Im Alter herrscht ein relativ eingeschränktes Drogenspektrum vor, meistens sind es Nikotin und Alkohol, wobei Nikotin weniger problematisiert wird. Ein wenig zum Tragen kommt Cannabis zur Schmerzreduktion und zur eigenen Medikation bei anderen sekundären Erkrankungen. Neuere Drogen sind nicht sehr relevant, was sich mit dem Älterwerden der jüngeren Generationen ändern könnte, die ein breiteres Spektrum an Drogen zur Verfügung hatten.

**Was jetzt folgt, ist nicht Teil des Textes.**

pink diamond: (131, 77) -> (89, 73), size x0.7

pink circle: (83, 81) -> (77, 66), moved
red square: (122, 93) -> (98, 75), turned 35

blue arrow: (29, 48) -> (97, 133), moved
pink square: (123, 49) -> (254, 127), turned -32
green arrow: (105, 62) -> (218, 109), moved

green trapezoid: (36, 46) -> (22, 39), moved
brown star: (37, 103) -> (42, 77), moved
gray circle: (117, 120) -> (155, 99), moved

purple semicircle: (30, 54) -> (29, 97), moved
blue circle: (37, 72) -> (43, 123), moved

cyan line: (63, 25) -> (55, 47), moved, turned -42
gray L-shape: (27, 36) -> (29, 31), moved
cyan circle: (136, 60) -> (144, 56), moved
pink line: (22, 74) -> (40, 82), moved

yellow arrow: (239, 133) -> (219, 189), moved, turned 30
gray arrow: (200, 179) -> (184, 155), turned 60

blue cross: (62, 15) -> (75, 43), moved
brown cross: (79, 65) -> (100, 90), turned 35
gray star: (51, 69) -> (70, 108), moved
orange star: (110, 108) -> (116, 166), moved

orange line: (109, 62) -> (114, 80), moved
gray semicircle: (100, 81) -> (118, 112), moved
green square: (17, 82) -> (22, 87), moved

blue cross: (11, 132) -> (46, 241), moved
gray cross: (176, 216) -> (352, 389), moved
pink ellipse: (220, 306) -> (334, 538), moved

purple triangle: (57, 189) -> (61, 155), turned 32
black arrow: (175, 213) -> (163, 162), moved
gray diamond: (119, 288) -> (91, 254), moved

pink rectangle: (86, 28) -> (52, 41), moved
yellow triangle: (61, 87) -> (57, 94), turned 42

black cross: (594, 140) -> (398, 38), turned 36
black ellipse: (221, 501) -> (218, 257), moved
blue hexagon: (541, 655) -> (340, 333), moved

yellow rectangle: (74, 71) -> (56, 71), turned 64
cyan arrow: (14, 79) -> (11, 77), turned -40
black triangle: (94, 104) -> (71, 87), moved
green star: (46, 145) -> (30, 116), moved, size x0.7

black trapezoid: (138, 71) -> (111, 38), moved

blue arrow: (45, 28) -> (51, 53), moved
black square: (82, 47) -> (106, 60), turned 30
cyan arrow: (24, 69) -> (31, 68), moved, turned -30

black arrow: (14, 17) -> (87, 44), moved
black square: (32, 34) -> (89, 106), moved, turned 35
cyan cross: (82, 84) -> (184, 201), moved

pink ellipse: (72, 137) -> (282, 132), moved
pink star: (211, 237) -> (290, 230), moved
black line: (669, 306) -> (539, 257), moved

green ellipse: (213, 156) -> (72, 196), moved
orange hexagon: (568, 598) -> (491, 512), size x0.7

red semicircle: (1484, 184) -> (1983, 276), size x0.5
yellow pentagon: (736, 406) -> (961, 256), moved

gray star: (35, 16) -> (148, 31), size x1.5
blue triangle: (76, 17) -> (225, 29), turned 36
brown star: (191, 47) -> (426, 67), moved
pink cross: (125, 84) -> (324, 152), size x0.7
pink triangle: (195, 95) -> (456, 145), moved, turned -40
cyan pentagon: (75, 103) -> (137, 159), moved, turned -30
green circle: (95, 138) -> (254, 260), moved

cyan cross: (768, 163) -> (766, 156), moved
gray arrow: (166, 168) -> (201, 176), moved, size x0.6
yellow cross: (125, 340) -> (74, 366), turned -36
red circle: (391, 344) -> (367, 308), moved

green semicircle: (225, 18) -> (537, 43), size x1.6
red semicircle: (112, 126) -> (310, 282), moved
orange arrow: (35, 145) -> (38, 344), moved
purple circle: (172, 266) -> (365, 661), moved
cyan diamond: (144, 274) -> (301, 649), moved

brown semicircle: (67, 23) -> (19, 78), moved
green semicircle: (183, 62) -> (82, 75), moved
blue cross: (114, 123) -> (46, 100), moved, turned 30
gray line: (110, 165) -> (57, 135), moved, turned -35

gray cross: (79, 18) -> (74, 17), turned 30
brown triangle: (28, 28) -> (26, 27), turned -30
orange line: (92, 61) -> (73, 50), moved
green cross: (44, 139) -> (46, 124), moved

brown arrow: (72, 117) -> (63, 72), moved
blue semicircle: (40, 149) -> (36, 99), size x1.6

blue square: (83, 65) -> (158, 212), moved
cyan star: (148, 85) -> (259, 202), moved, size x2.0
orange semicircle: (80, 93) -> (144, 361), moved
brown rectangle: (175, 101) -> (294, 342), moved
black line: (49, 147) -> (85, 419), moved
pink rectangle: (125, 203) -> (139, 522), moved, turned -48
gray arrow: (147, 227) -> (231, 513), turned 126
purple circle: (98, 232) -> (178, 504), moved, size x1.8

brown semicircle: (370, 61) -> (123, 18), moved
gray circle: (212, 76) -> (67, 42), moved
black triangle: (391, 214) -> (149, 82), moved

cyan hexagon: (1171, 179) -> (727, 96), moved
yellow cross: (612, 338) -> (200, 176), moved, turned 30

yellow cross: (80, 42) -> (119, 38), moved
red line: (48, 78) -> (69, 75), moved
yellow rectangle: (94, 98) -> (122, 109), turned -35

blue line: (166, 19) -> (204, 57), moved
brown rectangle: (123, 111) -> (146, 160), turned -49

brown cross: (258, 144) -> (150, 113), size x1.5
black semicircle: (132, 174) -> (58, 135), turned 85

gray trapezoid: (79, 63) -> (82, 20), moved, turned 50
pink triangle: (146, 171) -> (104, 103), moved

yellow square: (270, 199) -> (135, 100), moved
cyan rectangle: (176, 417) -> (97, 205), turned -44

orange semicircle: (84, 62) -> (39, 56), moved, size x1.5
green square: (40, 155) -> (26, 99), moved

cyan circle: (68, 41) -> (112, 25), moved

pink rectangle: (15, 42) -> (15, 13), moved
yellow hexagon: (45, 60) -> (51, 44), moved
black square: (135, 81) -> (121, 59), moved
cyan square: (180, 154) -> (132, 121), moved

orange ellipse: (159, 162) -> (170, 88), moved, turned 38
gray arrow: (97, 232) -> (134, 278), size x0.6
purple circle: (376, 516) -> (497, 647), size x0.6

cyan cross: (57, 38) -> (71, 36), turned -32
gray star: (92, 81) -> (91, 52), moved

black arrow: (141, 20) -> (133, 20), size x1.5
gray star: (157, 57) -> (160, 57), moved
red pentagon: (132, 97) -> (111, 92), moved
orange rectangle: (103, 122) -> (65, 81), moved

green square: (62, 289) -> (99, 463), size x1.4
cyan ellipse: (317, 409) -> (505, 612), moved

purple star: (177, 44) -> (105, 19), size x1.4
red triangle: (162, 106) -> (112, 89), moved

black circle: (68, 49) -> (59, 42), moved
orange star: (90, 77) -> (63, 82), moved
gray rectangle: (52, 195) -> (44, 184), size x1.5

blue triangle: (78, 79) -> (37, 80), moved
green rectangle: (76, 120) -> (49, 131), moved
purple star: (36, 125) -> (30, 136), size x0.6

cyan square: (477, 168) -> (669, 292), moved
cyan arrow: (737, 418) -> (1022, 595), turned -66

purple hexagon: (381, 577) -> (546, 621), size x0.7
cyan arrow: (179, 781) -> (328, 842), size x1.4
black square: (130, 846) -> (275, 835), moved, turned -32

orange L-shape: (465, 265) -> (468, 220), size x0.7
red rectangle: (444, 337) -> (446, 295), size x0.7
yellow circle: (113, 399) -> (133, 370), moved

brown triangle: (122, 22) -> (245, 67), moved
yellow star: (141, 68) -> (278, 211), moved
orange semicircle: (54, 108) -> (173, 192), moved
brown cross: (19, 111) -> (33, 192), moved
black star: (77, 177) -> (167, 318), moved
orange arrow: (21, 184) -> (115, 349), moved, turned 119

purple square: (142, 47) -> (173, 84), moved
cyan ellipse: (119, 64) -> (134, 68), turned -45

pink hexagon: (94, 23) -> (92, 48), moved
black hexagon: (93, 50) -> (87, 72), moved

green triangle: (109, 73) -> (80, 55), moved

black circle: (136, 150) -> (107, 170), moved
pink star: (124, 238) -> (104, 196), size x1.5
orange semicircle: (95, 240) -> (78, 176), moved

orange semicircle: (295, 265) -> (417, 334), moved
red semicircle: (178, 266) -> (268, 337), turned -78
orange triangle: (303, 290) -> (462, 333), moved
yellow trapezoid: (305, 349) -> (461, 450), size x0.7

Das Suchtverhalten von älteren Menschen ist mit mehr Schamgefühlen verbunden als bei jungen Menschen. Es wird eher verheimlicht oder verneint. Das liegt auch daran, dass die gesellschaftliche Annahme vorherrschend ist, im Alter komme die Weisheit und den Jungen sei das über die Stränge schlagen vorbehalten. Auch die Sozialisation der heute älteren Menschen ist eine ganz andere – Scham ist verstärkt vorhanden.

Unsere Gesprächspartnerin

Dr. Julia Wolf ist Mitglied der Eidgenössischen Kommission für Suchtfragen (EKSF). Sie ist mit dem Institut für Bio- und Medizinethik der Universität Basel assoziiert und für verschiedene Hochschulen und Fachhochschulen als Lehrbeauftragte tätig. Julia Wolf hat in Tübingen Biologie studiert und dort mit der Arbeit «Auf dem Weg zu einer Ethik der Sucht – Neurowissenschaftliche Theorien zur Sucht und deren ethische Implikationen am Beispiel der Alkohol- und Heroinsucht» promoviert. Sie lebt mit ihrer Familie in Riehen, Basel.